Uitspraak
Datum uitspraak: 2 februari 2022
BESTUURSRECHTSPRAAK
Raad van State
Op 2 februari 2022 heeft de Afdeling bestuursrechtspraak van de Raad van State uitspraak gedaan in een zaak tussen een appellant, wonend te Schipluiden, en het college van burgemeester en wethouders van Midden-Delfland. De zaak betreft een beroep tegen een besluit van 29 juni 2021, waarbij het college afvalinzamellocaties heeft aangewezen voor het dorp Schipluiden. De appellant betoogde dat de aangewezen locatie HN-2 in strijd was met de gemeentelijke inrichtingscriteria inzamelvoorzieningen, omdat de loopafstand tot de rolcontainer meer dan 75 meter zou bedragen. De locatie HN-2 ligt namelijk 80 meter van de voortuin van de appellant, terwijl de gemeentelijke richtlijn een maximale loopafstand van 75 meter voorschrijft. Daarnaast voerde de appellant aan dat de locatie HP-1 niet voldoende ruimte bood voor het aantal rolcontainers dat daar geplaatst moest worden.

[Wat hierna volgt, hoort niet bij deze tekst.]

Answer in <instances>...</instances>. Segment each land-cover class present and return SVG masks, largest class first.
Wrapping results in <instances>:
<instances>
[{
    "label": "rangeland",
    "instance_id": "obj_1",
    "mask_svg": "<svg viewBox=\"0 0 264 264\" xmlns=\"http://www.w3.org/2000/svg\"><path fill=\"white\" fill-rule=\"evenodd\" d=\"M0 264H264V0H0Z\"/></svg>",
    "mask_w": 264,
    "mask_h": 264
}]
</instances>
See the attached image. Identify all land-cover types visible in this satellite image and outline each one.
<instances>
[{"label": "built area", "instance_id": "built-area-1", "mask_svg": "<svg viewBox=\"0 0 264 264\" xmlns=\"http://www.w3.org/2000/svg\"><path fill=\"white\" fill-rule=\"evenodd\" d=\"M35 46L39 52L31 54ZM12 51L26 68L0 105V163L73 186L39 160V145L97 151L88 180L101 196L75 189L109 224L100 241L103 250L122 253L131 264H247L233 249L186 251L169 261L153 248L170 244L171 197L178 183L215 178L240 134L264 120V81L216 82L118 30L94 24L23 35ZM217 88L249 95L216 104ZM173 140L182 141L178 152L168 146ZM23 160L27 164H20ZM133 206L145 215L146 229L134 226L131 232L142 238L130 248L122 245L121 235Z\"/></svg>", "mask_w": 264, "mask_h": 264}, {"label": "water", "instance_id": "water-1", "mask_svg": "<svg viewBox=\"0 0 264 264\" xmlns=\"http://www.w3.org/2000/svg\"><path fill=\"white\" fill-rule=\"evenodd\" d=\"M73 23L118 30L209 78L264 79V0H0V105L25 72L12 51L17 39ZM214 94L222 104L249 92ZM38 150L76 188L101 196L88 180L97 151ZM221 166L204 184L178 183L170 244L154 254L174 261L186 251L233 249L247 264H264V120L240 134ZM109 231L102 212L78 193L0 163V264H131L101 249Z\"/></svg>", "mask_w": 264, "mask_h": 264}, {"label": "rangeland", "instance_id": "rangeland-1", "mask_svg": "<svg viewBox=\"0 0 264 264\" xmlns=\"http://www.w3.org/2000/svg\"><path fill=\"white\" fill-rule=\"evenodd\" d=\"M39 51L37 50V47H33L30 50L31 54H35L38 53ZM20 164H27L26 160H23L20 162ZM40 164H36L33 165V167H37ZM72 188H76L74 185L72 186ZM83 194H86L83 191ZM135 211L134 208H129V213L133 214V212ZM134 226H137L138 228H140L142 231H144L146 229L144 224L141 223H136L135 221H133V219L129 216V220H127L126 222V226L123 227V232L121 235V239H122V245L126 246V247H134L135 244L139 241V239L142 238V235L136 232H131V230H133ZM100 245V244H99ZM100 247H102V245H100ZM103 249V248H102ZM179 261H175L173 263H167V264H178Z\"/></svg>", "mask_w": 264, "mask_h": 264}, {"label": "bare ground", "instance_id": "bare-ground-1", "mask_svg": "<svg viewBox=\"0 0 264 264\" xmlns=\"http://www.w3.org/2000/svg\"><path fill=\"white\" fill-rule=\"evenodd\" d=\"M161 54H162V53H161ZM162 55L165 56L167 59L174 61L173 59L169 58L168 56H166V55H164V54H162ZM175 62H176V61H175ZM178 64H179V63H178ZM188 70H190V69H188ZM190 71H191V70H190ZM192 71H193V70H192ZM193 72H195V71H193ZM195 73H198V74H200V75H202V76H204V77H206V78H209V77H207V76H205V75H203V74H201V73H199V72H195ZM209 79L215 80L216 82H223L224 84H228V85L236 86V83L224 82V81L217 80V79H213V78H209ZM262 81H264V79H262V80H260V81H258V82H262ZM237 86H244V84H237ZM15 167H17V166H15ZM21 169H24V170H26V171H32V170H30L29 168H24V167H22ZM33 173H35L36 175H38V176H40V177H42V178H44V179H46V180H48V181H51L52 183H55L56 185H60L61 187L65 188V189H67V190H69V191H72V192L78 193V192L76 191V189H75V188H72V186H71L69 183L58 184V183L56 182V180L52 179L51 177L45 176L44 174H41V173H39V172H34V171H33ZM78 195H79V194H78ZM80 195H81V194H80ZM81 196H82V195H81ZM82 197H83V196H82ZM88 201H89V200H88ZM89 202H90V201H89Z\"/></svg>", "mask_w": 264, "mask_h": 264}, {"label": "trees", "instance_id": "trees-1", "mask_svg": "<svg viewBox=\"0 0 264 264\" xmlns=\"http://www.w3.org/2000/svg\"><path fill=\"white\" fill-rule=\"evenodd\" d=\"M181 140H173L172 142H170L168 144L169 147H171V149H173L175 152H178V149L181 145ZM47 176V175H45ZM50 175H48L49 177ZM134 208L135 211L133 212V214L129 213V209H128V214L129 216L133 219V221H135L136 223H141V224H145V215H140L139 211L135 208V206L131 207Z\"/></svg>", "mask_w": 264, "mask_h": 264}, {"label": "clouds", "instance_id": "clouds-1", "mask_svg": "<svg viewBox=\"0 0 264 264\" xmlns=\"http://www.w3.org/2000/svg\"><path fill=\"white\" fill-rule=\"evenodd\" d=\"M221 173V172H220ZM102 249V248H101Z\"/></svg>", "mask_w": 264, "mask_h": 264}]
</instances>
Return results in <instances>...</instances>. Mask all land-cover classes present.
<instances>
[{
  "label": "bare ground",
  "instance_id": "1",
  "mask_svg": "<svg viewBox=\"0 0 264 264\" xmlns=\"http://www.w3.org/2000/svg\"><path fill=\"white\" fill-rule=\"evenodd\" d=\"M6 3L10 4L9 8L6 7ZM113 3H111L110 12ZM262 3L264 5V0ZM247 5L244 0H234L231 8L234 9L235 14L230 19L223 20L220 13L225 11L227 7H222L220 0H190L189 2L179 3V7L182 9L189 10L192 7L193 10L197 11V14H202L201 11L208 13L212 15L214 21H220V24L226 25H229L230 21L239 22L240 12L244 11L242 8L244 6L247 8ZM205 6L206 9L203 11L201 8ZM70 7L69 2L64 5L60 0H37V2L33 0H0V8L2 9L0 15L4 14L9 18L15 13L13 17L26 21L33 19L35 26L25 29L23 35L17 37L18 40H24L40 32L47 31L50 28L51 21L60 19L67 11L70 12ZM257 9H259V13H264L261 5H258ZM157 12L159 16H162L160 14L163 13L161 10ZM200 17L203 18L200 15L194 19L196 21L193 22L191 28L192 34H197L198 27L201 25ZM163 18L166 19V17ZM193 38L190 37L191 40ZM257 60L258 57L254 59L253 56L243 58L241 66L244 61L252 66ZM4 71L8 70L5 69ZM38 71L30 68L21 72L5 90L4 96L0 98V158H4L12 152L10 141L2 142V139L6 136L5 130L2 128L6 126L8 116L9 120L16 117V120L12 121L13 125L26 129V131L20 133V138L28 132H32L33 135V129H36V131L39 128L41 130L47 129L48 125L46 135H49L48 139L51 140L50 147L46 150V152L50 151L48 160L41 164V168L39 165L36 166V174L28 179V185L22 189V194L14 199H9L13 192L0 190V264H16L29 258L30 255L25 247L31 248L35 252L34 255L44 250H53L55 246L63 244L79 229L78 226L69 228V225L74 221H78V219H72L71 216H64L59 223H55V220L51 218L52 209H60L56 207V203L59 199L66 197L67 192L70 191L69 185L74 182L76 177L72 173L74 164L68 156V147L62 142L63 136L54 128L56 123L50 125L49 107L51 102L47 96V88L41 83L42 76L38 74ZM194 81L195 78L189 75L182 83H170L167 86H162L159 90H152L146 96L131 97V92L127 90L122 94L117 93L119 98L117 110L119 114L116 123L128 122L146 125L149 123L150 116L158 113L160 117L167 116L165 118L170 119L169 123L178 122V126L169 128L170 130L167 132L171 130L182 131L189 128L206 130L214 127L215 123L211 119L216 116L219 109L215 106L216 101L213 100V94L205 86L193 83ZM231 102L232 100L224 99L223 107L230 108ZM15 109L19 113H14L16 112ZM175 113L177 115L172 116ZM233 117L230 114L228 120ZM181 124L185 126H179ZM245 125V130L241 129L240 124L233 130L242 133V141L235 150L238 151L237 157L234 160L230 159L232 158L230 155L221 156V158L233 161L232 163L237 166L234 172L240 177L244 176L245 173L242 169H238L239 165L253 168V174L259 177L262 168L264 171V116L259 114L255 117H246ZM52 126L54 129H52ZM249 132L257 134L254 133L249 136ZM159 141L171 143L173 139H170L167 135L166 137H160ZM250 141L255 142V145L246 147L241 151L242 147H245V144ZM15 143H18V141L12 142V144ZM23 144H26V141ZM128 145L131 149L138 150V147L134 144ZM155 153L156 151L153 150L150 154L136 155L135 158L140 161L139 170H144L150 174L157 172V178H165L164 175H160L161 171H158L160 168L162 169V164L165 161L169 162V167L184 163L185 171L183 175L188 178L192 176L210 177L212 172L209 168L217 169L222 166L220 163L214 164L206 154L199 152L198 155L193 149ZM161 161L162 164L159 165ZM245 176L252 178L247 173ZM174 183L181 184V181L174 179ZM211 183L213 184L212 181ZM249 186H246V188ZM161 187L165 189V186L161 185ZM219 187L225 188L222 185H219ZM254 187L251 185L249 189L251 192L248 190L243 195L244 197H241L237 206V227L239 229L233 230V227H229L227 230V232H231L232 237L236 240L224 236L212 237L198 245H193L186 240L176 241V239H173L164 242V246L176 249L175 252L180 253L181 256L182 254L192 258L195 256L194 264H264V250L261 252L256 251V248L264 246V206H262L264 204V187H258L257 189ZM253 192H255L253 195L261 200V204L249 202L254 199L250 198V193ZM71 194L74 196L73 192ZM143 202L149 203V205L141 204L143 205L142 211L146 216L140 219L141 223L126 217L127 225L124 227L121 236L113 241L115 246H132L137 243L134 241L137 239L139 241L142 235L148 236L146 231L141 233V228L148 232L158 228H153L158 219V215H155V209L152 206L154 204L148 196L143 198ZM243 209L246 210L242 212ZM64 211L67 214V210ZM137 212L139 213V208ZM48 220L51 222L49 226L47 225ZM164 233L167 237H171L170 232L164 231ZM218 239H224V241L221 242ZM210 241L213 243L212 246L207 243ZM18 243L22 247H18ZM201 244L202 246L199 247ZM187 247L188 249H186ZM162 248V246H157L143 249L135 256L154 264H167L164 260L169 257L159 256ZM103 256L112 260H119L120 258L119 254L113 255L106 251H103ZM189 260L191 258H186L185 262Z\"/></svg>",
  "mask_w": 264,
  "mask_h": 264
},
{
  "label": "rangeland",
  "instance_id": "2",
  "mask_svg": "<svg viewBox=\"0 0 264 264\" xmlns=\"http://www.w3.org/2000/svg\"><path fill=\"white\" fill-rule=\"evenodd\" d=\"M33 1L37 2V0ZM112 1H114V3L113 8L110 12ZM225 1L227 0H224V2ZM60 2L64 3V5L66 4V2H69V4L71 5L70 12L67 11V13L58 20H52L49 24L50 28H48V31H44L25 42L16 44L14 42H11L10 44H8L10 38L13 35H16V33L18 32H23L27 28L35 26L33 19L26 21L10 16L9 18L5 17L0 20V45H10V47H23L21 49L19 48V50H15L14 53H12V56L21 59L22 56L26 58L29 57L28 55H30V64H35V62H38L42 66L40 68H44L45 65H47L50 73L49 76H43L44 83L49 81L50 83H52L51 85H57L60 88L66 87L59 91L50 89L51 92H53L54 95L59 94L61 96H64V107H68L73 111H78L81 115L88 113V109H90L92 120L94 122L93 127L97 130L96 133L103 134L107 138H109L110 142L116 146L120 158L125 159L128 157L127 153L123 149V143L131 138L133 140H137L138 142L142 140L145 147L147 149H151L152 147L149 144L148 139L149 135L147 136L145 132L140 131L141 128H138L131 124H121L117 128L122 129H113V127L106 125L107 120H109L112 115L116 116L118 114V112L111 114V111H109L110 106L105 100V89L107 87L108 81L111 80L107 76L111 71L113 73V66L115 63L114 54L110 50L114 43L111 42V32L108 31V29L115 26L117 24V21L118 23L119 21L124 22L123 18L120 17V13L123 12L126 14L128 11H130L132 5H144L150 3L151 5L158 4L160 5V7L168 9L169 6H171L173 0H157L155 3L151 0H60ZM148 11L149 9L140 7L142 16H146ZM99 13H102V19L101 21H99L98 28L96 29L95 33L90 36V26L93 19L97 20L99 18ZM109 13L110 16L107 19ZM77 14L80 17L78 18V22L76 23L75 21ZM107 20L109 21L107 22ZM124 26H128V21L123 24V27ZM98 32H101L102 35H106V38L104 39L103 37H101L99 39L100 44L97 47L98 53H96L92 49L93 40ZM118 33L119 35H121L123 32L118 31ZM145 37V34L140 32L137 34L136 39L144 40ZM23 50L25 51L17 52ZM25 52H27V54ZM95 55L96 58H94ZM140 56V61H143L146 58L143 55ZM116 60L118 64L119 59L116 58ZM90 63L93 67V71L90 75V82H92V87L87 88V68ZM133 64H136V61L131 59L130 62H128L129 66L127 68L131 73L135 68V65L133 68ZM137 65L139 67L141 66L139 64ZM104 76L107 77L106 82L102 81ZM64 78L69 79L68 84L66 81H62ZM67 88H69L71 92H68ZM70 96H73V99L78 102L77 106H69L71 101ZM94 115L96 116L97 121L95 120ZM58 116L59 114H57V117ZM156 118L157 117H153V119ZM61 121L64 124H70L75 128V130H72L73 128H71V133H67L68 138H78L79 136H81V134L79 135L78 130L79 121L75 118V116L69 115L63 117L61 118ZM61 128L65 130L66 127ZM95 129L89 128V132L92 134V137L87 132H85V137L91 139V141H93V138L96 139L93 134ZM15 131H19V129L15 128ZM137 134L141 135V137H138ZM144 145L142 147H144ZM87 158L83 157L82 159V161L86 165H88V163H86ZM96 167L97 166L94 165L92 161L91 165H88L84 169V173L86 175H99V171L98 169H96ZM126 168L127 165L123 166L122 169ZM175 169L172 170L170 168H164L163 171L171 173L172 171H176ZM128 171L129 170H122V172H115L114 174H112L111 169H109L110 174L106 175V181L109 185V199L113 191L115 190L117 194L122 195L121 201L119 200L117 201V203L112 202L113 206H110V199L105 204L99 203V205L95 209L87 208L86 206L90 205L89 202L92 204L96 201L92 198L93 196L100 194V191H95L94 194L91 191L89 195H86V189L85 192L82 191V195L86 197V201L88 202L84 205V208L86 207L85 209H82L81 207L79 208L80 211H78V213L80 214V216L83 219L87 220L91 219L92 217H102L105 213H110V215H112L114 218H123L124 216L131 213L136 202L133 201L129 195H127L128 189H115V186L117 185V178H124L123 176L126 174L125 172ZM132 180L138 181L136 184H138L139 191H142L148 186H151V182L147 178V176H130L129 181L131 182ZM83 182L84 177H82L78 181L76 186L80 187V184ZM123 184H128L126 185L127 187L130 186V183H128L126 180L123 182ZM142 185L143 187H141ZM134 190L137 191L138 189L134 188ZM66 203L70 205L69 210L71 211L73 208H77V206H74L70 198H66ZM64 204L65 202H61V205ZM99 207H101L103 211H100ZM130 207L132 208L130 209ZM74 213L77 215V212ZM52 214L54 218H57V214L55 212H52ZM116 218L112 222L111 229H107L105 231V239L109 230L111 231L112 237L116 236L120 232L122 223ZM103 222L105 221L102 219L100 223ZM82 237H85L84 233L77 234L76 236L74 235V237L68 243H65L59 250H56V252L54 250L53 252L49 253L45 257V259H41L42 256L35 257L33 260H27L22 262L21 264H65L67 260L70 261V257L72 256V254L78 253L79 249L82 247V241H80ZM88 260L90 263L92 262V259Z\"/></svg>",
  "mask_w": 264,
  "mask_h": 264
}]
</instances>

Tijdens de zitting op 23 december 2021 heeft het college toegelicht dat de afstand tot de rolcontainer gemeten werd vanaf de achterdeur van de woning van de appellant, wat resulteerde in een kortere afstand van 61 meter. De Afdeling oordeelde dat de afstand die de appellant moet afleggen niet in strijd is met de inrichtingscriteria, omdat de meting vanaf de perceelsgrens dient te gebeuren. Wat betreft de locatie HP-1 heeft het college aangetoond dat deze locatie vooral bestemd is voor bewoners van de Besten van Brienenstraat en dat de ruimte voor rolcontainers beperkt is tot 12, wat meer is dan de appellant had aangenomen. De Afdeling concludeerde dat het college in redelijkheid heeft kunnen besluiten om de rolcontainer niet op de locatie HP-1 te plaatsen.
De uitspraak eindigde met de beslissing dat het beroep van de appellant ongegrond werd verklaard, en het college geen proceskosten hoeft te vergoeden. De uitspraak werd gedaan door mr. E. Helder, lid van de enkelvoudige kamer, in tegenwoordigheid van mr. W.S. van Helvoort, griffier.